[Document passage]
────
Ability of Stockholders to Communicate with the Board of Directors

Shareholders may contact the Board of Directors or a specified individual director by sending a written communication addressed to the Board of Directors or such individual director(s) in care of the Secretary of the Company at Vicon Industries, Inc., 89 Arkay Drive, Hauppauge, NY 11788.  The Company’s Corporate Secretary will relay all such communications to the Board of Directors, or individual members, as appropriate.

Report of the Audit Committee

The Audit Committee reviews the Company’s financial reporting process on behalf of the Board of Directors.  Management has the primary responsibility for the financial statements and the reporting process, including the systems of internal control.

In fulfilling its oversight responsibilities, the Committee reviewed and discussed with management the audited consolidated financial statements as of and for the fiscal year ended September 30, 2007.  Additionally, the Committee has reviewed and discussed with management and the independent registered public accountants the Company’s unaudited interim financial statements as of and for the end of each fiscal quarter. Such discussions occur prior to issuance of news releases reporting quarterly results.

The Committee discussed with the independent registered public accountants the matters required to be discussed by the Statement on Auditing Standards No. 61, Communication with Audit Committees, as amended, of the Auditing Standards Board of the American Institute of Certified Public Accountants.

The Committee received and reviewed the written disclosures and the letter from the independent registered public accountants required by Standard No. 1, Independence Discussions with Audit Committees, as amended, of the Independence Standards Board, and discussed with the accountants their firm’s independence.
────
[Exercise requirements]
1) Print the part of the Vicon Industries passage that opens with the words containing "The Committee discussed" and closes with "Certified Public Accountants.".
2) List the boards and institutes that the Vicon Industries passage names as sources of the auditing and independence standards it cites.
3) According to the Vicon Industries passage, on what date did the fiscal year covered by the audited consolidated financial statements end?
The rows below have no connection to the Vicon Industries passage.

[Supplied data]
────
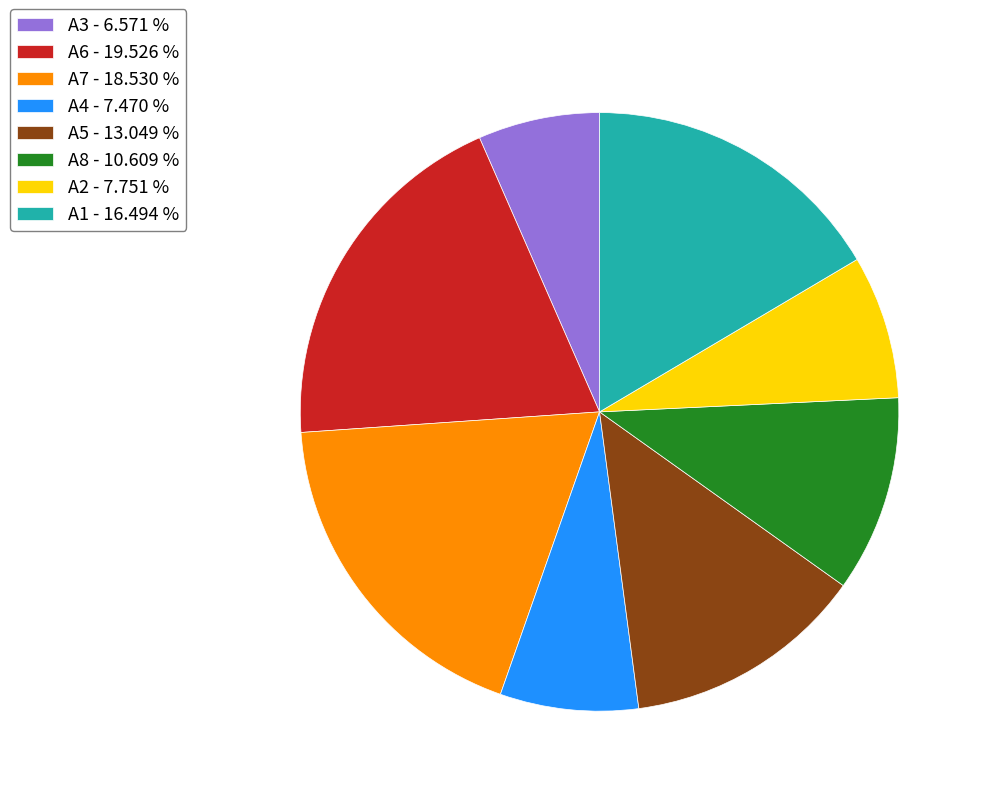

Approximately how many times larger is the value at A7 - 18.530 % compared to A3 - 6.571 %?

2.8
────
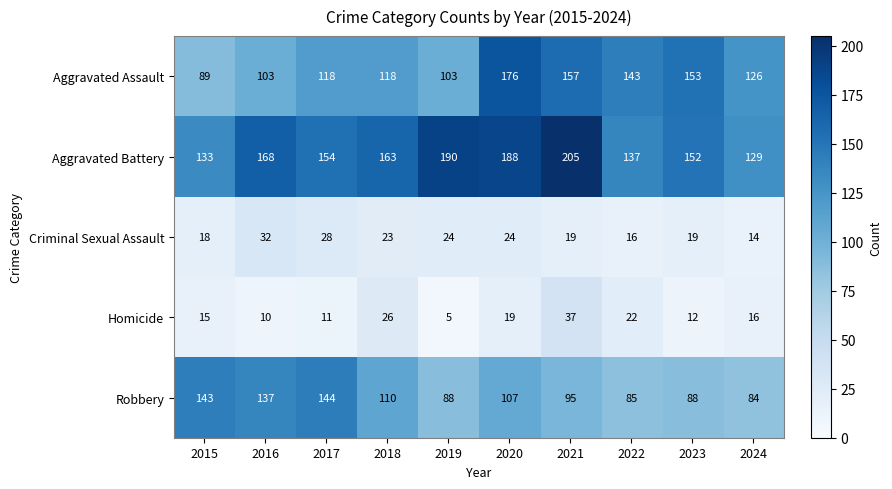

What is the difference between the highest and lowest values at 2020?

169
────
[Answers per task]
1)
The Committee discussed with the independent registered public accountants the matters required to be discussed by the Statement on Auditing Standards No. 61, Communication with Audit Committees, as amended, of the Auditing Standards Board of the American Institute of Certified Public Accountants.

2)
Auditing Standards Board
American Institute of Certified Public Accountants
Independence Standards Board

3) September 30, 2007